Passaram a ser ministradas ali as aulas práticas de Clínica Médica. Os
hospitais que serviam até então a população da cidade situavam-se longe da
Universidade, em locais “baixos, húmidos e pouco saudáveis”.
Ao
tempo, funcionavam em Coimbra o Hospital Real, o Hospital da Convalescença e o
Hospital dos Lázaros. Foi necessário preparar um hospital novo, gerido pela
Faculdade.
O
Teatro Anatómico destinava-se naturalmente ao ensino da anatomia, tendo em
conta que a prática da dissecação em cadáveres humanos era indispensável à aprendizagem
da cirurgia. Os Estatutos de 1772 previam a fusão entre medicina e cirurgia. A
Faculdade de Medicina passava a acreditar os profissionais nas duas áreas. A
cirurgia tornava-se parte integrante da medicina e era exercida pelos mesmos
licenciados.
Um
sinal do espírito claramente pós-galénico dos redatores dos Estatutos foi a
indicação de que as autópsias deveriam servir também para determinar as causas
da morte “para se proceder com melhor sucesso em outras moléstias
semelhantes”.
O
Dispensatório Farmacêutico tornava-se o local privilegiado para o ensino de
farmácia aos alunos de medicina, enquanto formava também boticários. Fornecia
medicamentos tanto aos doentes internados no hospital como aos que eram
tratados em regime ambulatório. Estas novas instituições não se isolavam dentro
dos muros da Universidade. Estavam abertas à comunidade coimbrã, prestando um
serviço público valioso.
Tratava-se
de reformular os paradigmas do ensino e da prática médica. Os tempos tinham
mudado. A tradição galénica, que impregnara a formação dos médicos europeus
durante milénio e meio, era agora vivamente contestada. Mais que nos velhos
textos gregos e latinos, era na experiência que assentavam agora as esperanças
de melhoria do saber médico.
As
palavras de abertura dos Estatutos eram devastadoras para a prática tradicional
da medicina: “ Tendo a Medicina por objeto duas cousas de tão grande
importância como são a conservação e o restabelecimento da saúde dos homens,
tem infelizmente sucedido não se fazerem nela os progressos que convinham,
chegando muitos a desconfiar de que pudesse já haver Ciência na Medicina; e
outros a desprezar a que atualmente existe; e ainda a temê-la, como perigosa e
nociva, por ser muitas vezes ministrada cegamente pelas mãos da ignorância”.
A
partir de certa altura, a utilidade da Faculdade de Filosofia da Universidade
de Coimbra passou a ser vivamente contestada. Um grande número dos alunos que a
frequentavam pretendia seguir medicina. O curso de filosofia era, aliás,
obrigatório para os futuros médicos. Por que não a integrar então na Faculdade
de Medicina? A polémica arrastou-se durante anos.
Os
Estatutos previam que os lentes criassem ciência e elaborassem tratados para
uso dos alunos. No entanto, tal como agora, Portugal era bem mais um país
receptor do que produtor do saber científico.

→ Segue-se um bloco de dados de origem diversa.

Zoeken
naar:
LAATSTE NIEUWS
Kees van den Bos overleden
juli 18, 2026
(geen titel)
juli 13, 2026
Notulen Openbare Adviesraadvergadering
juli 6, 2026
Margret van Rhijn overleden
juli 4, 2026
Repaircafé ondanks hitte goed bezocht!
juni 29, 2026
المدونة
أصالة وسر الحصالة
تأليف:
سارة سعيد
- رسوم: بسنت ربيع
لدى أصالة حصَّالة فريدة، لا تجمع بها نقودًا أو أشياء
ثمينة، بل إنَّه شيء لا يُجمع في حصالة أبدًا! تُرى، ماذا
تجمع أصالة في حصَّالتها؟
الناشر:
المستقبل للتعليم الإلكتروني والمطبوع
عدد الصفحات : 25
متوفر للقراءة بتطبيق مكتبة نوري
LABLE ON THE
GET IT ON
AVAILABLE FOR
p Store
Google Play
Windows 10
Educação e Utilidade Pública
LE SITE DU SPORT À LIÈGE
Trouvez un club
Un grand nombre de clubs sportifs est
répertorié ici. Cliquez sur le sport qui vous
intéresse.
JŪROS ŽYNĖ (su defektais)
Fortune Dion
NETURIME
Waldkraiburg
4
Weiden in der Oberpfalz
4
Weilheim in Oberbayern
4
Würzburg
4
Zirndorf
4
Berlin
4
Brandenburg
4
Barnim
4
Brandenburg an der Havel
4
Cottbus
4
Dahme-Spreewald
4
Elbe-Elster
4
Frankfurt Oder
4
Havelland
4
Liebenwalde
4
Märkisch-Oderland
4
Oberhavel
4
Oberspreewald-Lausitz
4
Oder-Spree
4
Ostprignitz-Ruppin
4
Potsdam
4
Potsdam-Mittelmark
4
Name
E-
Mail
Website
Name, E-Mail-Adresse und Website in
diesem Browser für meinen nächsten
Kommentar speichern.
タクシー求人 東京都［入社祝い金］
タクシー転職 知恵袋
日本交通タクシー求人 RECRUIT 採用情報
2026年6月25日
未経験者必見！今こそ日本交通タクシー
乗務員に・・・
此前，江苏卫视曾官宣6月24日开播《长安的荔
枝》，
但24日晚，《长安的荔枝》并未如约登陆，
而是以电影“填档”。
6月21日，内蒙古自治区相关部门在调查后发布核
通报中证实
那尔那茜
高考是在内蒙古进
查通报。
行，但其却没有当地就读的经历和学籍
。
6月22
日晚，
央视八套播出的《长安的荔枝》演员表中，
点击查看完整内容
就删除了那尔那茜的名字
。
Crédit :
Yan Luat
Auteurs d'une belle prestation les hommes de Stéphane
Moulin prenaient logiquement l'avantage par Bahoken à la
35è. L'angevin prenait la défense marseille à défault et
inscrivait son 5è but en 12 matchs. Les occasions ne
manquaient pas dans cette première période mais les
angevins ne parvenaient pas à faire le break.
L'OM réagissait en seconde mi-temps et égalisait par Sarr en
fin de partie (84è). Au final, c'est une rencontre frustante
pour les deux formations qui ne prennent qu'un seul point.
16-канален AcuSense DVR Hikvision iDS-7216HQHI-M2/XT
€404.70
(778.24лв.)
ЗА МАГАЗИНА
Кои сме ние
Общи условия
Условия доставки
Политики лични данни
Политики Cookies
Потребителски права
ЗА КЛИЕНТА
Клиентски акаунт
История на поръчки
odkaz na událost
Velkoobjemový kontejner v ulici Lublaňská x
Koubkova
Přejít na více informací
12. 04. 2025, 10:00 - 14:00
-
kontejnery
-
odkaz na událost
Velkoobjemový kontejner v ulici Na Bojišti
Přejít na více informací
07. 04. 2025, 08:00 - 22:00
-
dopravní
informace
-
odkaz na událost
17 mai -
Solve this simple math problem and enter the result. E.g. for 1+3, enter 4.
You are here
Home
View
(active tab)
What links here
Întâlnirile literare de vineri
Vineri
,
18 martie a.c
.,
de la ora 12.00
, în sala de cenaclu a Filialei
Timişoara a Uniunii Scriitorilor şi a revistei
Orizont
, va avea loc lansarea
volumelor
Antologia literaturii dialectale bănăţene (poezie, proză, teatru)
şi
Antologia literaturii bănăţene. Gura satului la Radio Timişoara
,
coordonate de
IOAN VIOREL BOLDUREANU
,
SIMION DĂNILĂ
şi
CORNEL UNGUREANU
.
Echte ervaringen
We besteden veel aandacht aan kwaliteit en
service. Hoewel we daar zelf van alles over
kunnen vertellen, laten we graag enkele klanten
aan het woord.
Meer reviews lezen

Os estudantes matriculavam-se na
Faculdade de Medicina da Universidade de Coimbra, depois de terem cumprido os
estudos preparatórios na Faculdade de Filosofia. Curiosamente, era nessa
Faculdade que os alunos frequentavam o Gabinete de História Natural, o
Laboratório Químico e o Gabinete de Física.
Fachada do Laboratório de Química.
É
curioso constatar que a reestruturação da Universidade de Coimbra, que foi
acompanhada pela contratação de professores estrangeiros de mérito e pela
aquisição de material científico atualizado, coincidiu com uma redução drástica
do número de alunos da Instituição que, de cerca de 4.500 caiu para meio
milhar. Não foram os critérios de admissão que se tornaram mais exigentes. O
que aconteceu foi a brusca diminuição da oferta de ensino pré-universitário,
resultante da expulsão dos jesuítas.